Lawmakers plan to return to the Capitol over the summer to revise statehouse policy on sexual harassment

The Colorado Capitol. (Photo by John Herrick)

Lawmakers will hold off on making any potential changes the state’s sexual harassment policy until the 2019 legislative session, leadership decided on Wednesday.

House and Senate leadership voted to set up an interim committee to review the Capitol’s harassment policy over the summer. Any proposed changes will be put into a resolution and voted on by lawmakers during the 2019 legislative session.  

Lawmakers have said repeatedly that the state’s sexual harassment policy should be changed in the wake of accusations brought against at least five lawmakers so far this session. The only lawmaker to face any consequences, former Rep. Steve Lebsock, was expelled from the House of Representatives on March 2 over allegations of sexual harassment by five women and for retaliating against them after these complaints were filed.

An independent review released last week found changes are needed to hold lawmakers accountable for this kind of behavior.
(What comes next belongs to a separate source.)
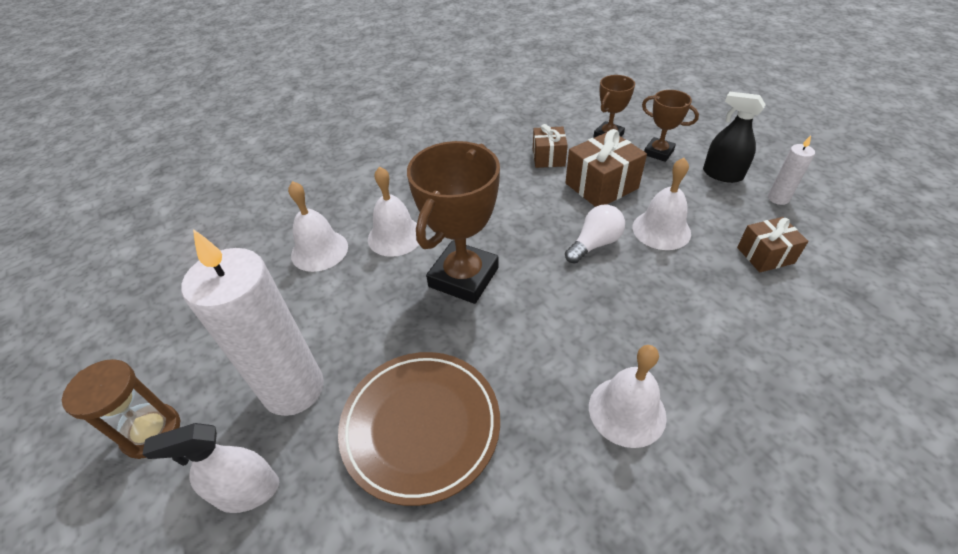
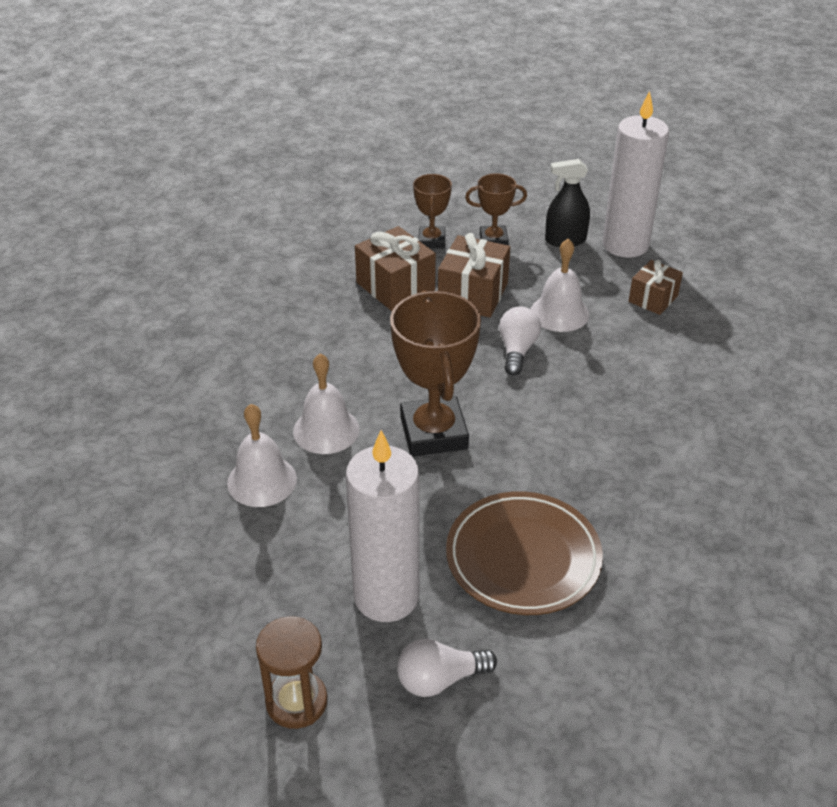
camera: 40 degrees left, 5 degrees down
(248, 491) = (439, 679): white spray bottle -> white light bulb
(548, 157) = (395, 286): brown gift -> brown gift, size x1.56
(627, 411) = (655, 462): white bell -> none
(778, 198) = (625, 245): white candle -> white candle, size x2.26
Those changes includes having an independent panel made up of non-lawmakers handle complaints (instead of lawmakers) and creating a standing committee that would decide if any punishment or remedial action is needed (instead of party leadership).
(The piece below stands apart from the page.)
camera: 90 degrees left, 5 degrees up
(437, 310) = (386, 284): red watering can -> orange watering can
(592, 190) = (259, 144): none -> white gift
 Holding up the 235-page report, House Majority Leader KC Becker told The Colorado Independent she wants to have more input from lawmakers before scheduling a vote on a resolution. There are 28 days left in the legislative session.

“I want to make sure we have buy-in,” Becker said. “…there was so much to digest here, and I want to think through it.”

Lawmakers have had to grapple with the issue of sexual harassment here at the state Capitol all session as the national #Metoo movement prompted people to come forward with stories of their own. After Lebsock’s expulsion, Democrats made an unsuccessful attempt to expel Republican Sen. Randy Baumgardner of Hot Sulphur Springs over allegations that he harassed a former aide.

Throughout the process, both parties have raised concerns about how these allegations should be dealt with; Republicans say due process for the accused is needed while Senate Democrats have lambasted leadership for not holding their members accountable — three Republicans in the Senate have been accused of sexual harassment, Sen. Jack Tate, Larry Crowder and Baumgardner, and none have faced any consequences so far.  

Rep. Faith Winter, the Democrat at the center of the successful expulsion of Lebsock, has said complaints should be reported to a third-party person, not leadership, because the current process only politicizes complaints.

Becker, who managed the Lebsock case mostly on her own — House Speaker Crisanta Duran recused herself after calling for Lebsock to resign early in the process — said she wants a standing committee to manage the allegations.

These are among the 25 recommendations detailed in the report. Other recommendations include using the preponderance of evidence as a standard of proving whether allegations are credible, and if they are found credible, making those findings public.

The interim committee of six members will meet five times over the summer. Those members are expected to be selected by Friday.